In der Berufspraxis stellt die subjektive Wahrnehmung oft eine Herausforderung dar. Missverständnisse, falsche Annahmen und Interpretationen und die Schwierigkeit, die wahren Motive hinter den Handlungen der Kollegen zu erkennen, beeinträchtigen das Arbeitsklima.
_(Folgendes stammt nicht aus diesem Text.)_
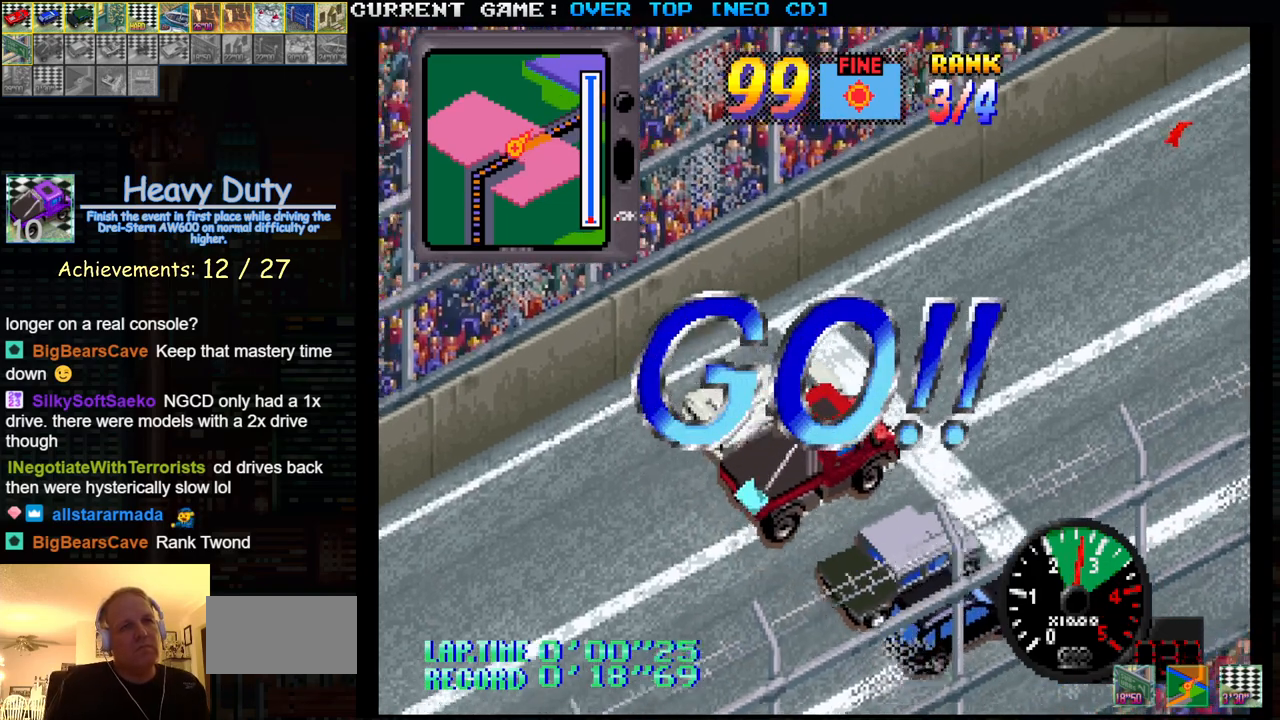
{"buttons": ["SQUARE", "R1"], "left_stick": "left", "events": []}
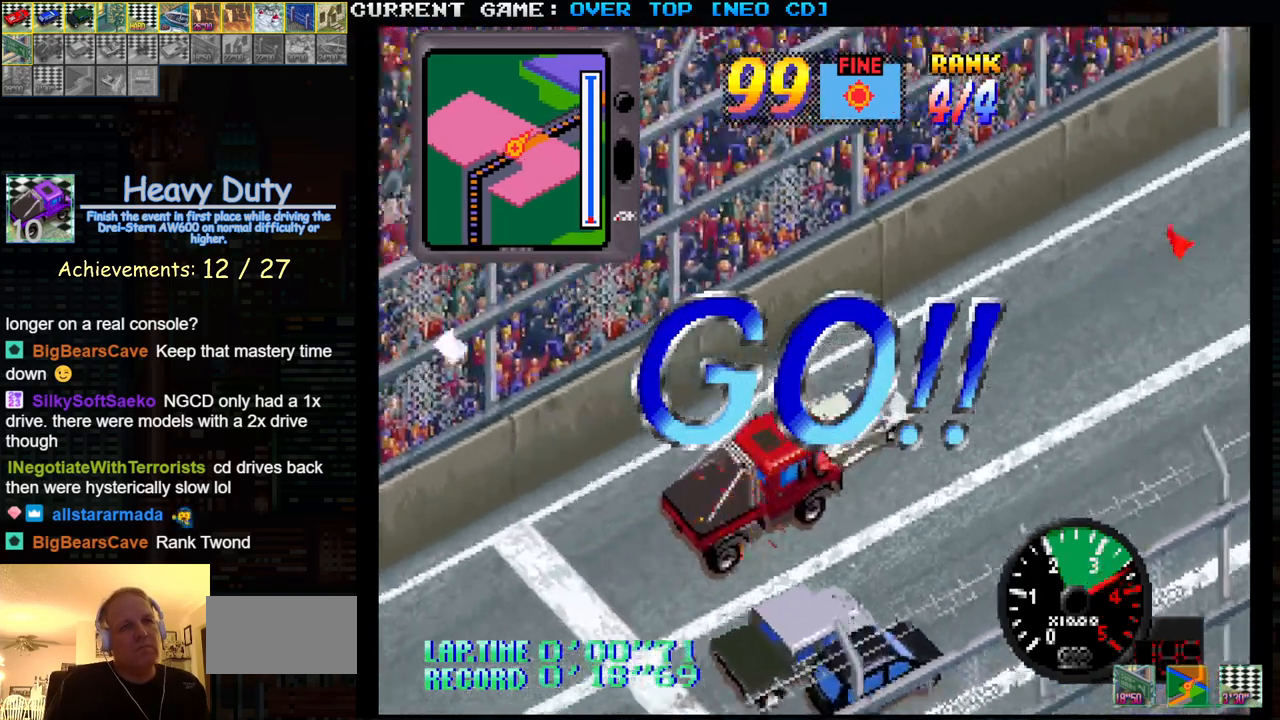
{"buttons": ["SQUARE", "R1"], "left_stick": "right", "events": [[100, "left_stick", "center"], [200, "left_stick", "right"]]}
Um Kommunikationsbarrieren zu überwinden, ist es wichtig, passende Instrumente zu nutzen. Eines dieser Instrumente ist das Johari-Fenster, ein psychologisches Modell, das es kennenzulernen lohnt. Mit seiner Hilfe können wir sowohl uns selbst als auch andere besser verstehen lernen. Es unterstützt uns dabei, unsere Beziehungen zu anderen Menschen zu verbessern und konstruktives Feedback zu geben und zu empfangen.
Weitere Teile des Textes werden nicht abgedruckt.